WHAT IS NEEDED:
For this exercise, write out the full listing that follows exactly and skip its pictures.

SOURCE MATERIAL:
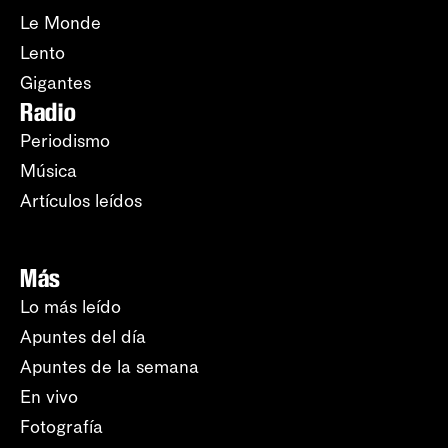
Le Monde
Lento
Gigantes
Radio
Periodismo
Música
Artículos leídos
Más
Lo más leído
Apuntes del día
Apuntes de la semana
En vivo
Fotografía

PROBLEM SOLUTION:
Le Monde
Lento
Gigantes
Radio
Periodismo
Música
Artículos leídos
Más
Lo más leído
Apuntes del día
Apuntes de la semana
En vivo
Fotografía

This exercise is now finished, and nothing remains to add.